Stephen Michael West filed a lawsuit challenging the constitutionality of this method. He had been previously convicted and sentenced to death by lethal injection for the murder of a Union County, Tennessee woman and her daughter. Presenting medical expert witnesses, he argued that the level of sodium thiopental was insufficient to render an individual unconscious. Thus, the inmates are likely awake during the second and third injections causing a cruel and unusual death in violation of the Eighth Amendment (applicable to the states through the Fourteenth amendment) and article 1, section 16 of the Tennessee Constitution. The Nashville judge specifically noted Tennessee’s failure to insert safeguards in 2007 when the lethal injection method was studied. West presented expert testimony which tested the integrity of the method and provided evidence sufficient to establish a risk which she believed to rise to the level of unconstitutional. In other words, if the drugs are administered properly, there should be no considerable risk that an inmate would experience significant pain during the execution process. The state of Tennessee attorneys argued the method of execution Tennessee uses is the same as is used by the state of Kentucky, which upheld the scrutiny of the United States Supreme Court 7-2 decision in 2008 (Baze v.

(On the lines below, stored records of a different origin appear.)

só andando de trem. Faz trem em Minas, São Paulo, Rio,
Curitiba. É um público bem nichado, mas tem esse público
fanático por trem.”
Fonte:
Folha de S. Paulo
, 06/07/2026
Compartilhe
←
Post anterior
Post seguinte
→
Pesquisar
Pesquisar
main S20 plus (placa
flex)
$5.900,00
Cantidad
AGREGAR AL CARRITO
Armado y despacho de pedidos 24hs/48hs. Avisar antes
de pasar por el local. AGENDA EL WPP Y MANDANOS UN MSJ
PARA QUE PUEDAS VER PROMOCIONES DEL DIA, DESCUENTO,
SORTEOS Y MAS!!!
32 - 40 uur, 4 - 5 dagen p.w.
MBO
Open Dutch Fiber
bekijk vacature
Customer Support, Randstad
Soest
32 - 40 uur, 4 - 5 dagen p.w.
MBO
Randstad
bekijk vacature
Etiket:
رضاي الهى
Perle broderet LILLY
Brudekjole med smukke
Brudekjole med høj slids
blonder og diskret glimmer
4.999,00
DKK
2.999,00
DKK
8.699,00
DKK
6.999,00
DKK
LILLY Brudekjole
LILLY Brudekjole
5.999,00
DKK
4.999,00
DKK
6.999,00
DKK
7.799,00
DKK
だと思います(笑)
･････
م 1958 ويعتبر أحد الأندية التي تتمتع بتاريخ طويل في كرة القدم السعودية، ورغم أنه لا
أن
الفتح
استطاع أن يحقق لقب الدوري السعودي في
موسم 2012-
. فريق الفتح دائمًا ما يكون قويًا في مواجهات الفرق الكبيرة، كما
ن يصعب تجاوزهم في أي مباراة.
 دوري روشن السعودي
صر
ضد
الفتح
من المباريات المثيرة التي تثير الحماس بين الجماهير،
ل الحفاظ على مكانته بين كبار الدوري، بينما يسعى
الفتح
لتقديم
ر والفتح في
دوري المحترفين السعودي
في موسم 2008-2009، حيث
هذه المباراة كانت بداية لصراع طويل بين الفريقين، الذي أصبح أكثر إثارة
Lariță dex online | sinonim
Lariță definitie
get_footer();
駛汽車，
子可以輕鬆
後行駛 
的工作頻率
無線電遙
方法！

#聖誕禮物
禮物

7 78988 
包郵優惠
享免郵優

Rees). The Nashville judge distinguished the case by asserting that in the Kentucky case, the levels of Sodium Thiopental were not at issue. The question in the Kentucky case was the method itself – the particular levels of the drugs administered were not at issue.

Stephen Michael West is scheduled to be executed on November 30, 2010. It is likely the Tennessee Supreme Court will issue a stay to hear an appeal.